The only thing that a developer may require from users is to periodically change the password to another,
convenient user.
And, in fact, the entire security system is based on the method of the exchange of identification data (hereinafter - simply data) and the policy of the users in the system.
1. First of all - it is a secure transfer of user data.
SSL is ideal, but unfortunately not always possible.
Simple hashing using the md5 algorithm and transmission is not interesting for us.
Much more correct to use
HMAC . This method allows you to hash and transfer data, as well as it allows you to protect yourself from the collection of original user data in the case of one-way interception.
By "one-way" I mean the transfer of data from the client to the server.
2. Using the virtual keyboard.
Reduces the possibility of data capture by key loggers.
controversial: Comment .
3. Block user after 7-10 failed login attempts.
Practically eliminates password cracking by brute force.
4. Changing the user ID in the system (session) after authentication.

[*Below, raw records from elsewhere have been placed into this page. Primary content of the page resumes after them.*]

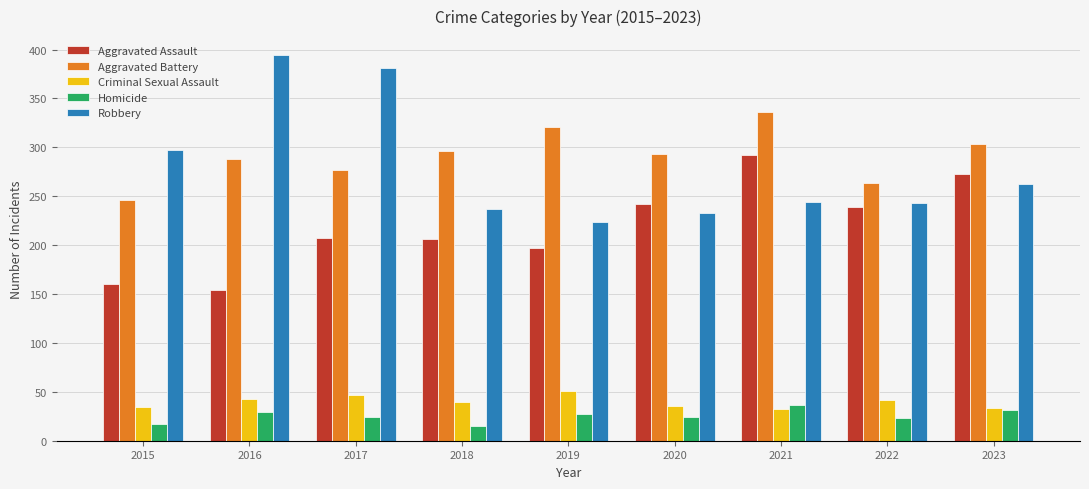

Between 2016 and 2019, which series saw the biggest shift?

Robbery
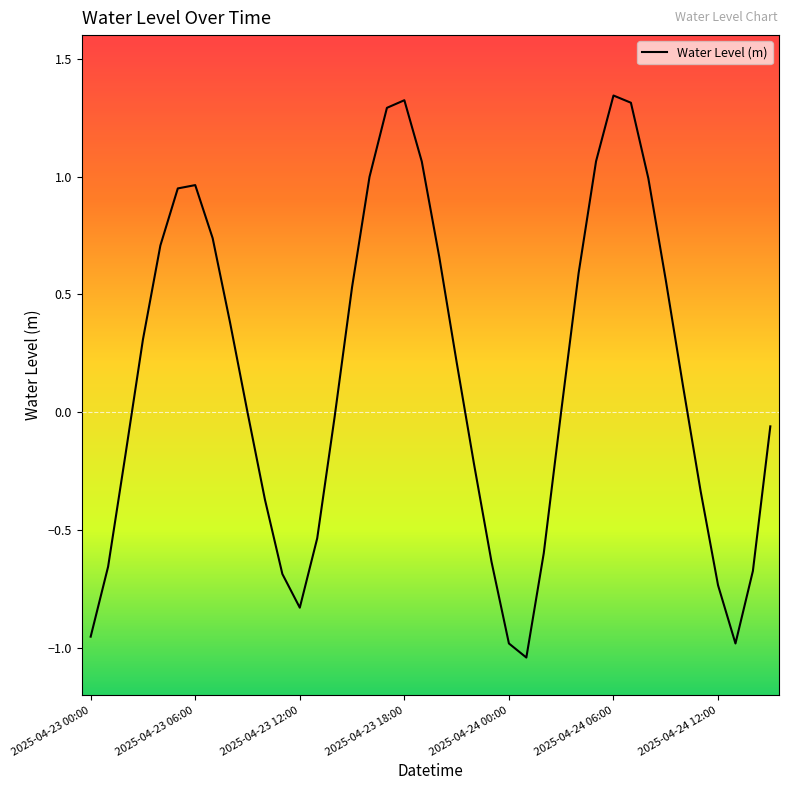

How many interior local peaks (higher than both neighbors) does the data have?

3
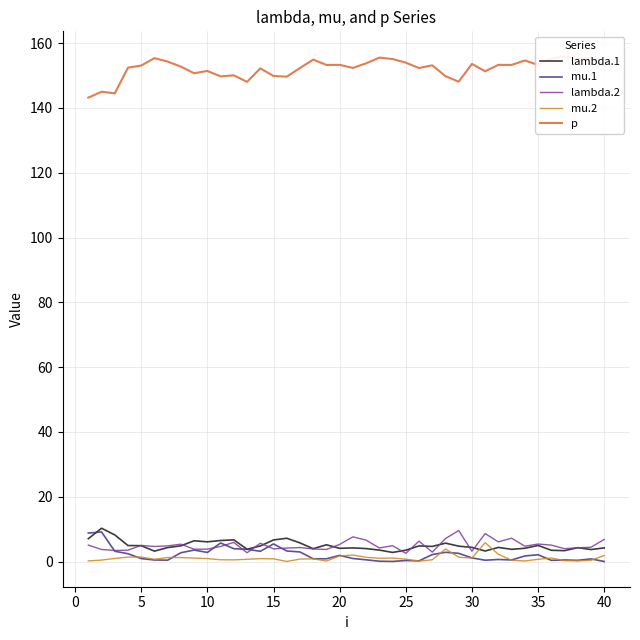

What value does the lambda.2 series have at 35?

5.4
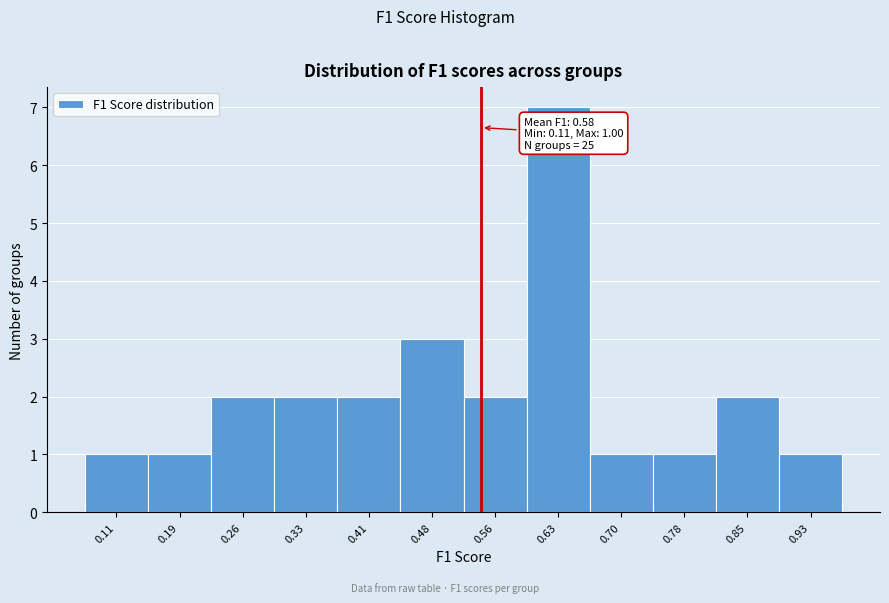

Reading right to left, what are all the values shown in this chart?

1	2	1	1	7	2	3	2	2	2	1	1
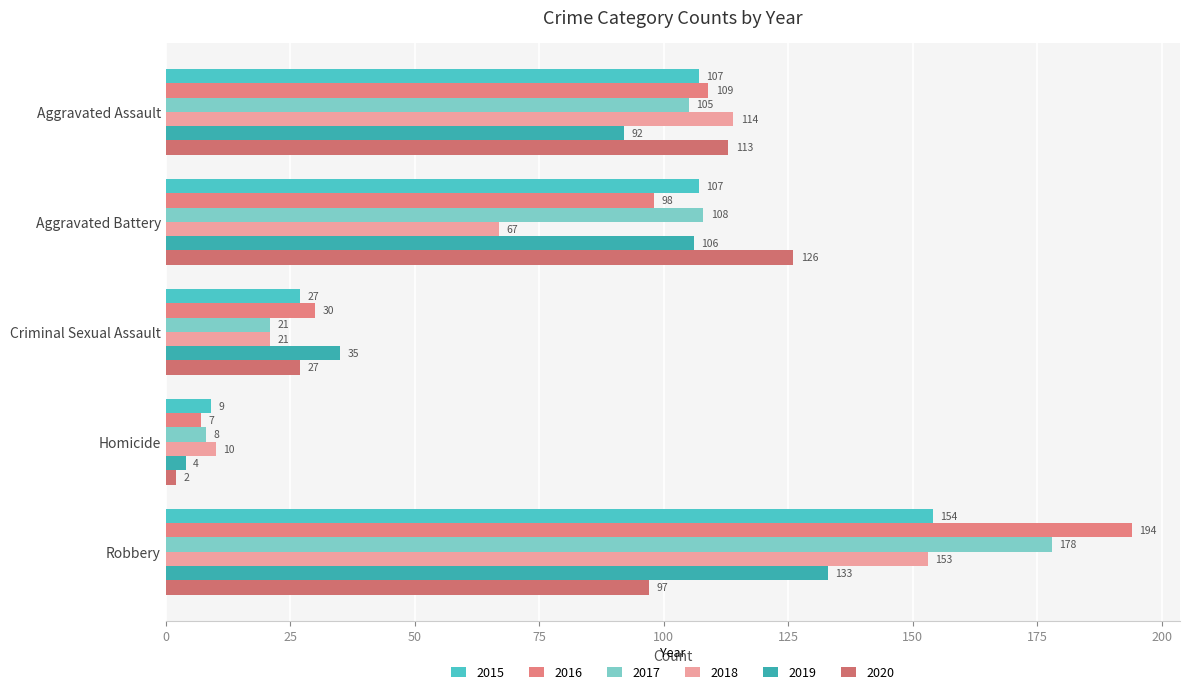

Which category has the highest value in the 2015 series?

Robbery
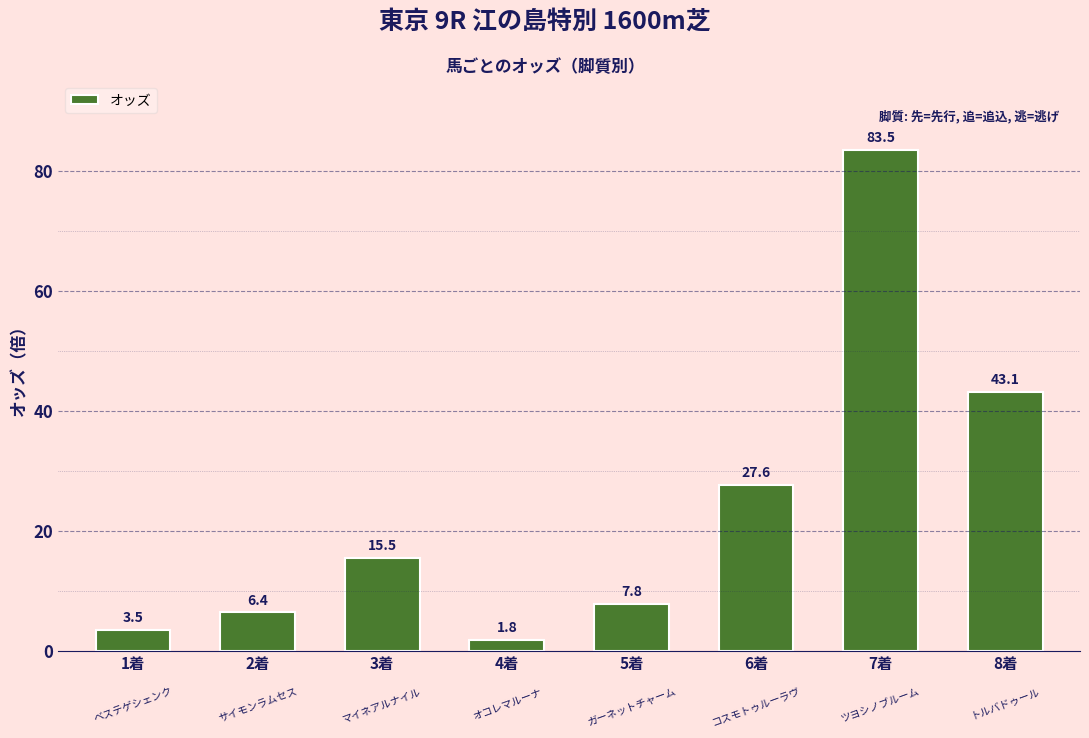

What is the difference between the values at 5着 and 6着?

19.8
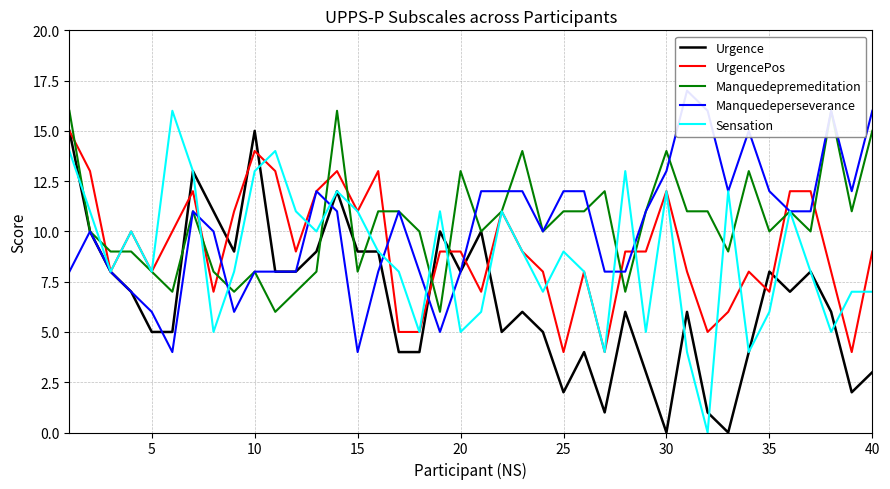

The value of Urgence at 5 is 5. True or false?

True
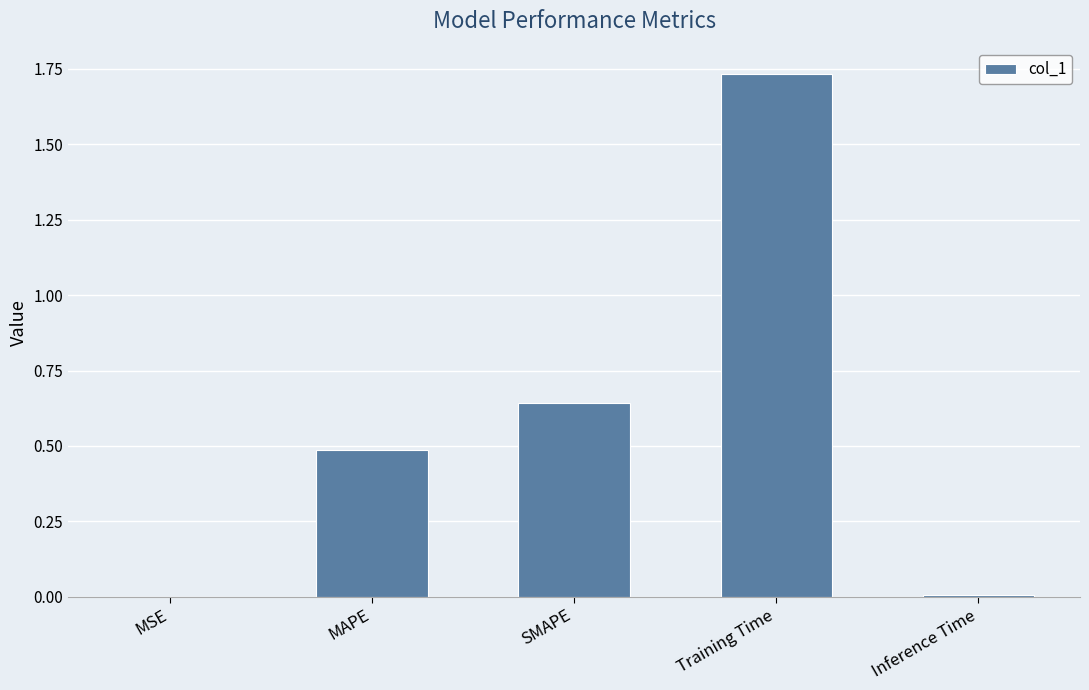

Read the value at MAPE.

0.5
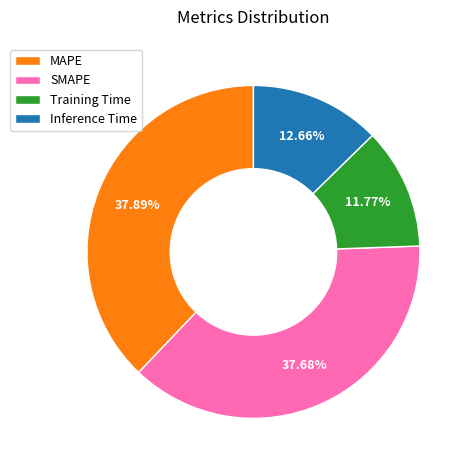

Is Inference Time the majority of the pie?

No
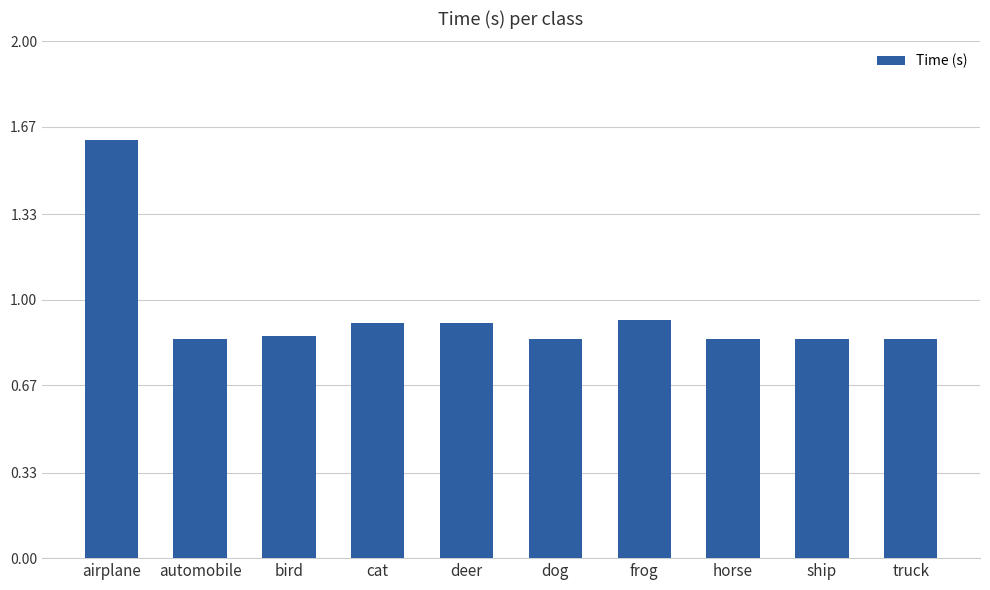

What position from the left is horse?

8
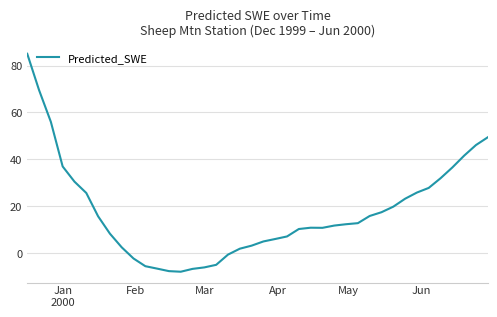

What is the greatest value displayed?

85.0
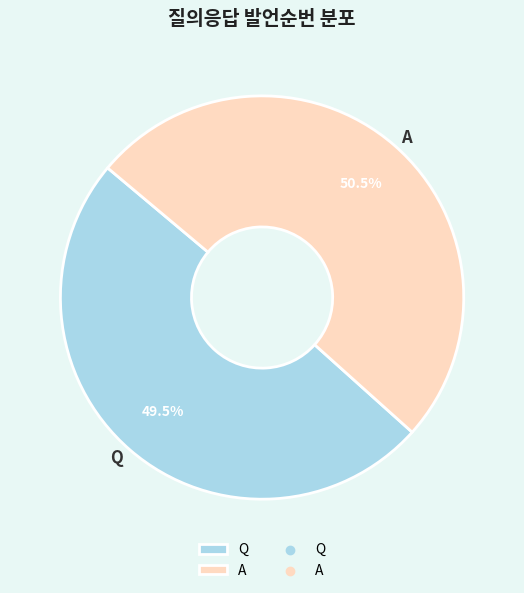

What percentage do Q and A together represent?

100.0%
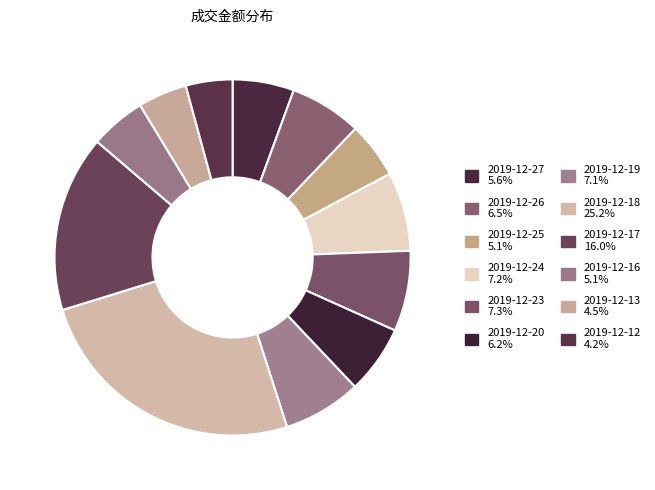

Between 2019-12-26 and 2019-12-23, which is larger?

2019-12-23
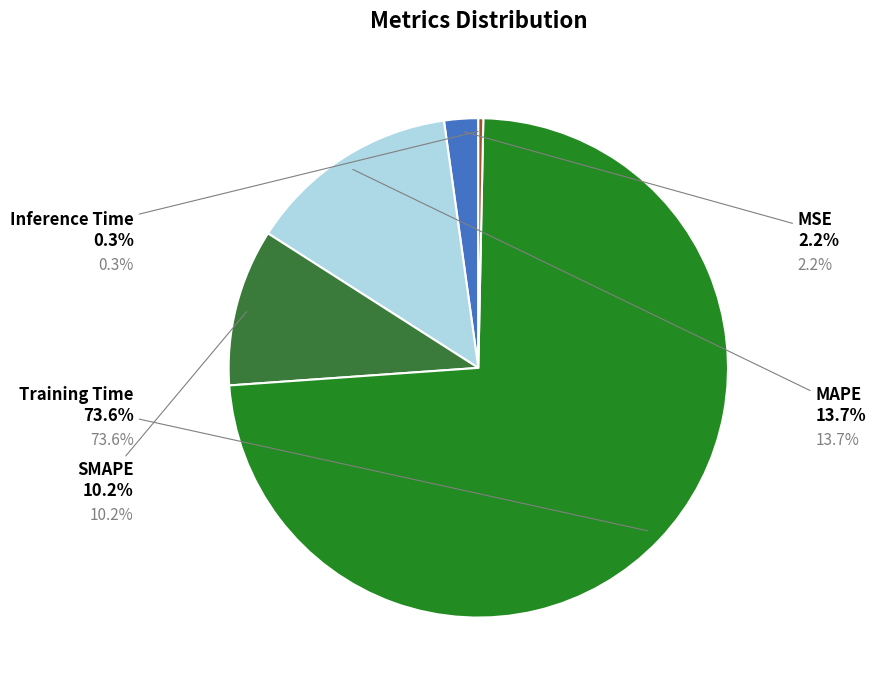

The SMAPE slice represents 1% of the pie. True or false?

False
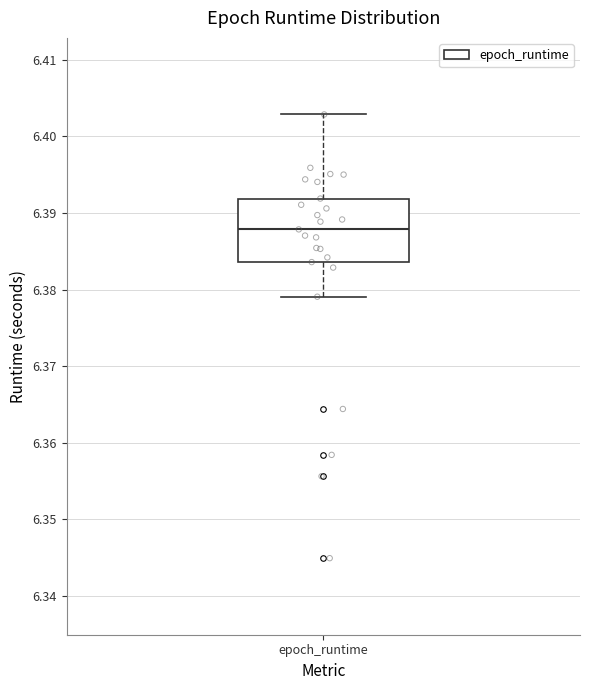

Where is the upper edge of the box for epoch_runtime on the y-axis? The values are not printed on the chart, so give them approximately, as read against the axis.

6.392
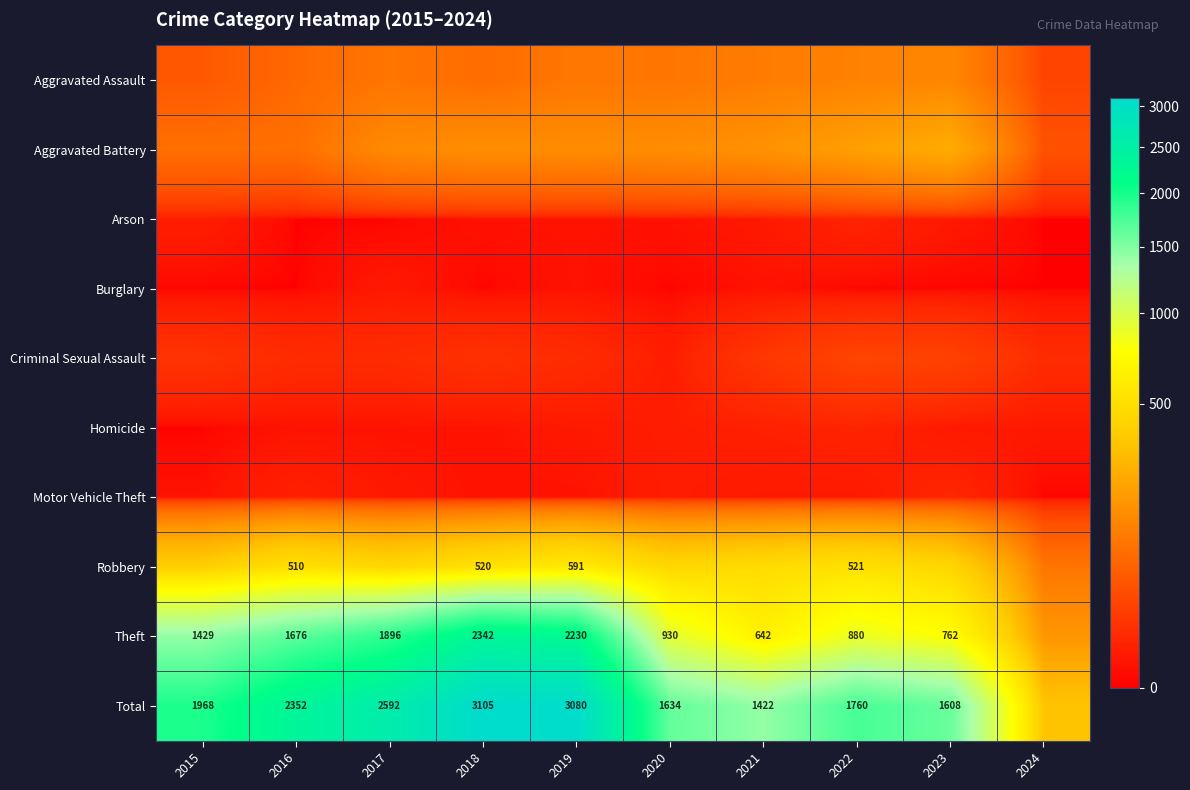

The Theft series shows 1537 at 2022. True or false?

False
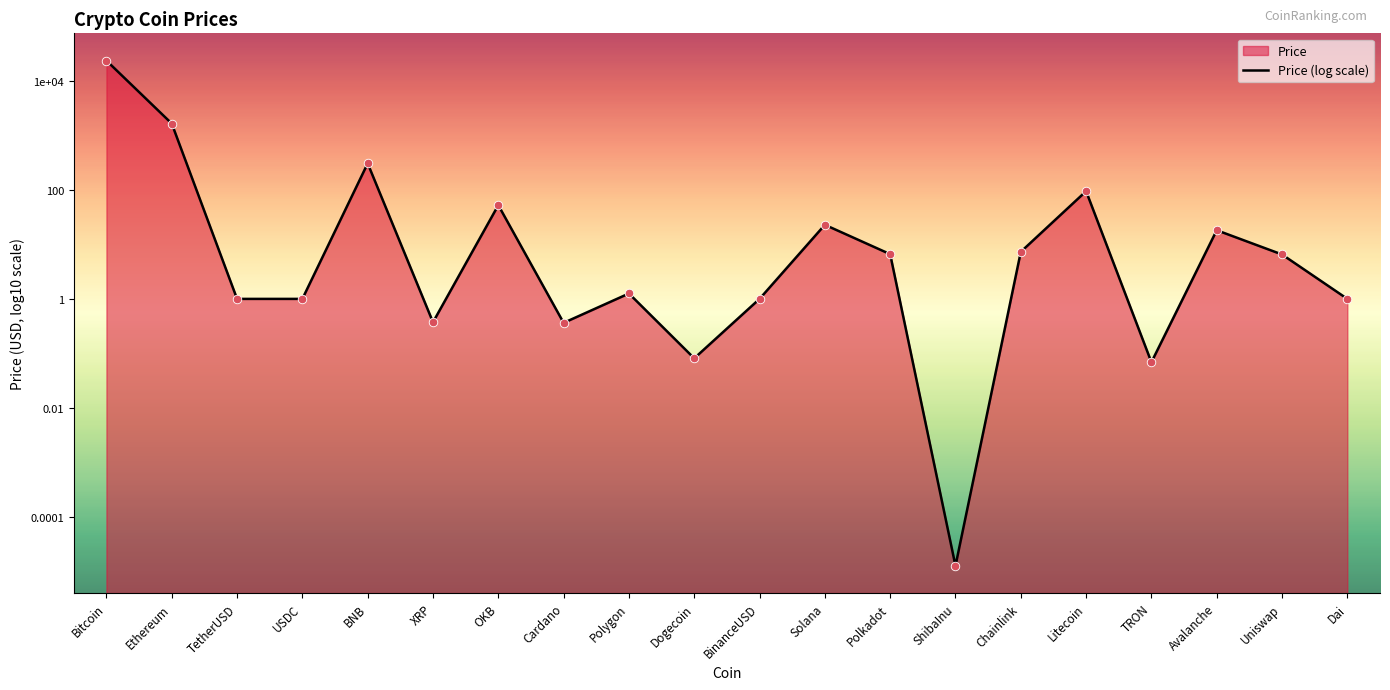

Between Dogecoin and ShibaInu, which is larger?

Dogecoin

In our case - change after successful user login.
5. Binding user to current client.
Solved by binding to IP and browser.
This minimizes the damage from stealing a user's session.
6. In the session on the part of the user - no data!
Only her ID.
7. Request to re-authenticate the user after N minutes of inactivity.
8. The system of binding users to specific IP / days / hours of work.
There’s nothing for an ordinary manager Kate to do in the system on Saturday at 02:23 with the IP of the American university network :).
9. The fundamental impossibility of working with the system through a proxy server.
Especially true when working without SSL.
Unfortunately, in some cases it is impossible to track.
10. And the most important thing is constant monitoring of the system operation!
Logging in / out of users, blocking, incorrect password input / searching, scanning for vulnerabilities and so on, everything is in the hands of a paranoid developer :)
update: Items 4-10 refer not so much to password protection as to the security of the application as a whole.